The prompts I used are mostly about cartography and maps, but also entirely random and silly stuff (e.g., Cthulhu at the British Parliament as a subtle political metaphor). You can see the results below, ranging from the hideous to the beautiful (at least to my non-trained eye). The prompts are visible in the file names. Some thoughts below.
Dall E 2 results
- These systems are truly awe-inspiring. I’ve always been quite sceptical of bombastic AI claims (see one of my papers on this very topic), but these generators mark a turning point in the ability of systems to synthesise novel information from vast troves of historical data, with deep implications for, well, any activity that requires generating text, code, images, and music.
- While a good artist / graphic designer can still easily outperform image-generating systems, the idea that a fully automated system can generate meaningful, interpretable images on virtually any topic, based on some minimal prompt, is remarkable in itself. I guess I feel like the first non-experts who witnessed a computer programme play chess competently, not like a grand master but well enough to beat most amateurs. Jaw-dropping.

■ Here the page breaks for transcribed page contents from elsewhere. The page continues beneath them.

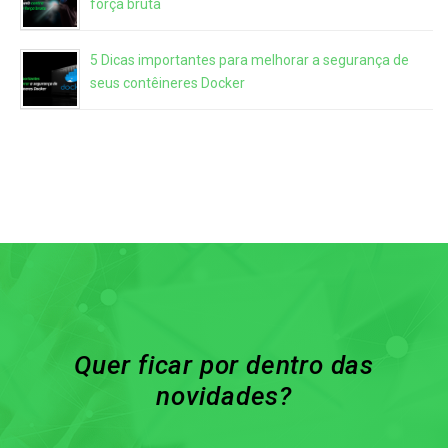
força bruta
5 Dicas importantes para melhorar a segurança de
seus contêineres Docker
Quer ficar por dentro das
novidades?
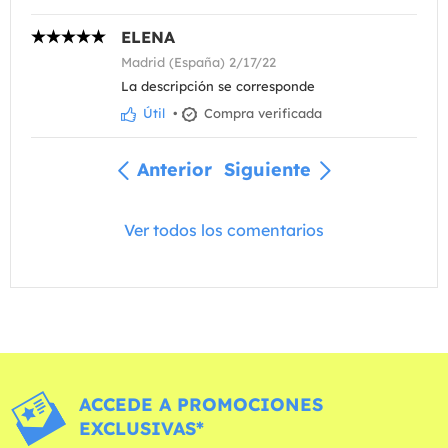
ELENA
Madrid (España) 2/17/22
La descripción se corresponde
Útil
•
Compra verificada
Anterior
Siguiente
Ver todos los comentarios
ACCEDE A PROMOCIONES
EXCLUSIVAS*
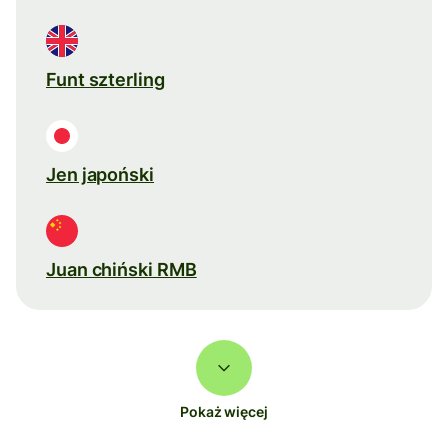
Funt szterling
Jen japoński
Juan chiński RMB
Pokaż więcej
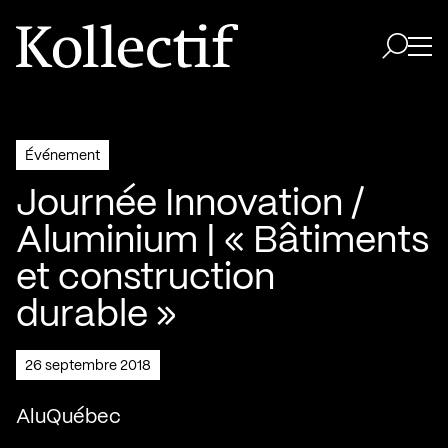
Aller à la page d'accueil
Logo Kollectif
Ouvri
Ouvrir 
Événement
Journée Innovation /
Aluminium | « Bâtiments
et construction
durable »
26 septembre 2018
AluQuébec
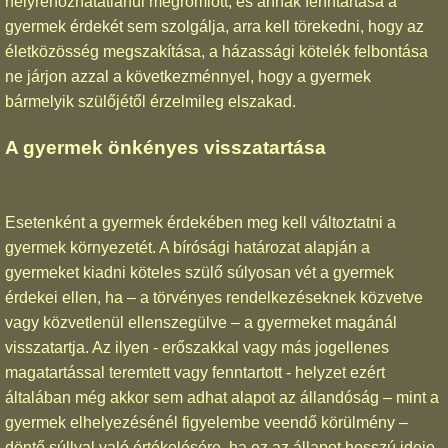
helyrehozhatatlanul megromlott, és annak fenntartása a
gyermek érdekét sem szolgálja, arra kell törekedni, hogy az
életközösség megszakítása, a házassági kötelék felbontása
ne járjon azzal a következménnyel, hogy a gyermek
bármelyik szülőjétől érzelmileg elszakad.
A gyermek önkényes visszatartása
Esetenként a gyermek érdekében meg kell változtatni a
gyermek környezetét. A bírósági határozat alapján a
gyermeket kiadni köteles szülő súlyosan vét a gyermek
érdekei ellen, ha – a törvényes rendelkezéseknek közvetve
vagy közvetlenül ellenszegülve – a gyermeket magánál
visszatartja. Az ilyen - erőszakkal vagy más jogellenes
magatartással teremtett vagy fenntartott - helyzet ezért
általában még akkor sem adhat alapot az állandóság – mint a
gyermek elhelyezésénél figyelembe veendő körülmény –
döntő súllyal való értékelésére, ha ez az állapot hosszú ideje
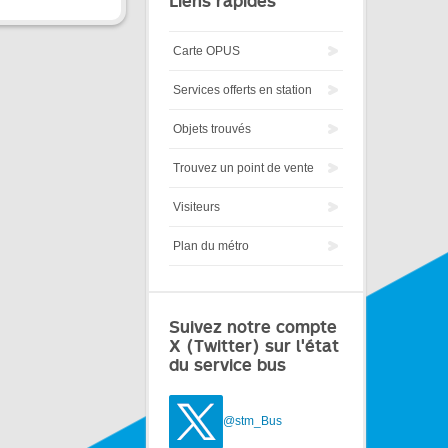
Liens rapides
Carte OPUS
Services offerts en station
Objets trouvés
Trouvez un point de vente
Visiteurs
Plan du métro
Suivez notre compte
X (Twitter) sur l'état
du service bus
@stm_Bus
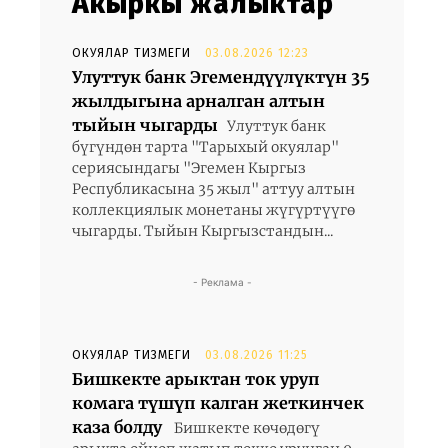
Акыркы жаңлыктар
ОКУЯЛАР ТИЗМЕГИ
03.08.2026 12:23
Улуттук банк Эгемендүүлүктүн 35
жылдыгына арналган алтын
тыйын чыгарды
Улуттук банк
бүгүндөн тарта "Тарыхый окуялар"
сериясындагы "Эгемен Кыргыз
Республикасына 35 жыл" аттуу алтын
коллекциялык монетаны жүгүртүүгө
чыгарды. Тыйын Кыргызстандын...
- Реклама -
ОКУЯЛАР ТИЗМЕГИ
03.08.2026 11:25
л
Бишкекте арыктан ток уруп
комага түшүп калган жеткинчек
каза болду
Бишкекте көчөдөгү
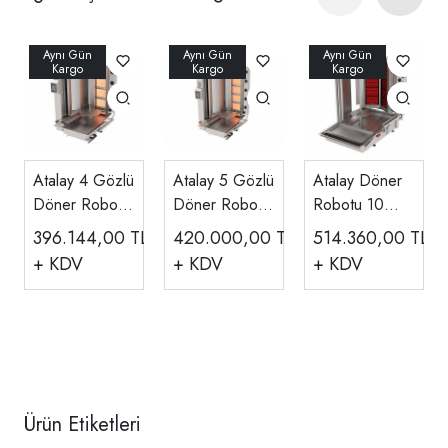
Atalay 4 Gözlü
Atalay 5 Gözlü
Atalay Döner
Döner Robotu
Döner Robotu
Robotu 10
Compact Gazlı
Compact Gazlı
Gözlü
396.144,00
TL
420.000,00
TL
514.360,00
TL
Hızlı Kesim
Hızlı Kesim
Elektrikli, ADR-
+ KDV
+ KDV
+ KDV
ADR-C1-4G
ADR-C1-5G
10E
Ürün Etiketleri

- The maps I’ve generated show an interesting tendency to distort geometries in an unpredictable, inconsistent way. The systems learn shapes from existing maps and generate similar ones that are still recognisable, but also different, like in a sort of counterfactual cartography. I particularly love the maps of Italy, in which both the country and the decorative objects are mangled, inconsistent, and malleable like perceptions in dreams. This is perhaps why many of these images feel like a cheap, run-of-the-mill imitation of surrealism.

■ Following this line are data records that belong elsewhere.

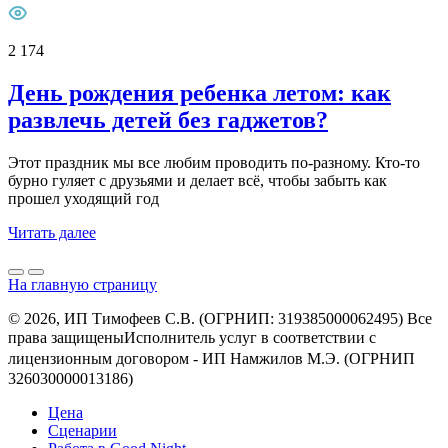
2 174
День рождения ребенка летом: как
развлечь детей без гаджетов?
Этот праздник мы все любим проводить по-разному. Кто-то
бурно гуляет с друзьями и делает всё, чтобы забыть как
прошел уходящий год
Читать далее
На главную страницу
© 2026, ИП Тимофеев С.В. (ОГРНИП: 319385000062495) Все
права защищеныㅤㅤㅤㅤㅤㅤㅤㅤㅤㅤИсполнитель услуг в соответствии с
лицензионным договором - ㅤㅤㅤㅤㅤㅤИП Намжилов М.Э. (ОГРНИП
326030000013186)
Цена
Сценарии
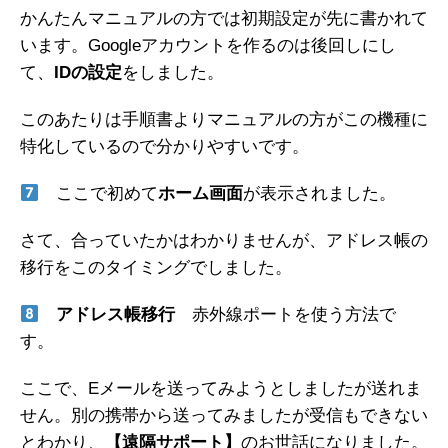
かんたんマニュアルの方では初期設定が先に書かれて
います。Googleアカウントを作るのは後回しにし
て、
IDの設定
をしました。
このあたりは手順書よりマニュアルの方がこの機種に
特化しているので分かりやすいです。
ここで初めて
ホーム画面
が表示されました。
さて、合っていたかはわかりませんが、アドレス帳の
移行をこのタイミングでしました。
アドレス帳移行
赤外線ポートを使う方法で
す。
ここで、Eメールを送ってみようとしましたが送れま
せん。別の携帯から送ってみましたが受信もできない
とわかり、
【遠隔サポート】
のお世話になりました。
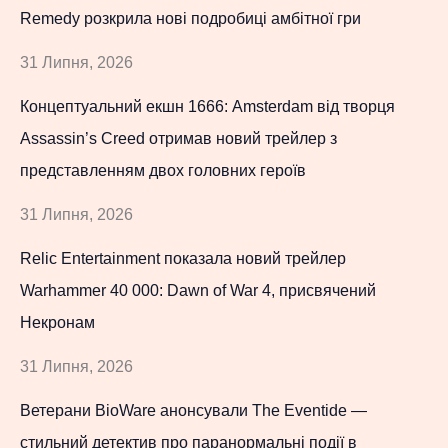
Remedy розкрила нові подробиці амбітної гри
31 Липня, 2026
Концептуальний екшн 1666: Amsterdam від творця
Assassin’s Creed отримав новий трейлер з
представленням двох головних героїв
31 Липня, 2026
Relic Entertainment показала новий трейлер
Warhammer 40 000: Dawn of War 4, присвячений
Некронам
31 Липня, 2026
Ветерани BioWare анонсували The Eventide —
стильний детектив про паранормальні події в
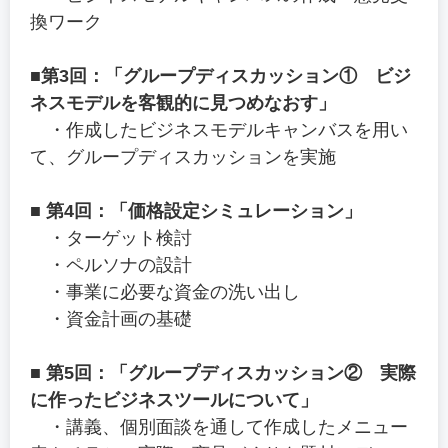
換ワーク
■第3回：「グループディスカッション① ビジ
ネスモデルを客観的に見つめなおす」
・作成したビジネスモデルキャンバスを用い
て、グループディスカッションを実施
■ 第4回：「価格設定シミュレーション」
・ターゲット検討
・ペルソナの設計
・事業に必要な資金の洗い出し
・資金計画の基礎
■ 第5回：「グループディスカッション② 実際
に作ったビジネスツールについて」
・講義、個別面談を通して作成したメニュー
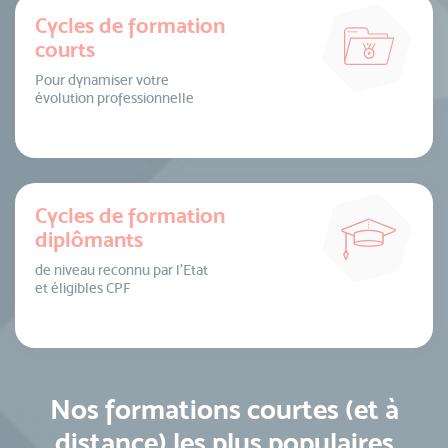
Cycles de formation
courts
Pour dynamiser votre
évolution professionnelle
Cycles de formation
diplômants
de niveau reconnu par l’Etat
et éligibles CPF
Nos formations courtes (et à
distance) les plus populaires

- It’s fascinating how these tools generate map labels in a proto/meta script, merging actual symbols. Presumably, most maps in the training data are European and North American, although traces of other scripts emerge.
- The main flaws are artefacts that are clearly visible on human faces and hands. This somehow replicates the difficulty for art students to get faces and hands right. The artefacts are often less visible on other types of objects.
- Dall E generates more obvious artefacts than Midjourney, but its results are more, for lack of a better term, artistic. It’s as if Dall E is a better visual artist, but does not care enough about details, while Midjourney is a careful but dull graphic designer.
- What are the implications for scientific cartography? Currently, the systems appear more suitable as support tools for graphic design, stock image generation, visual arts, and the like. How could we use these systems to stimulate map design? I look forward to seeing examples of AI-generated map styles.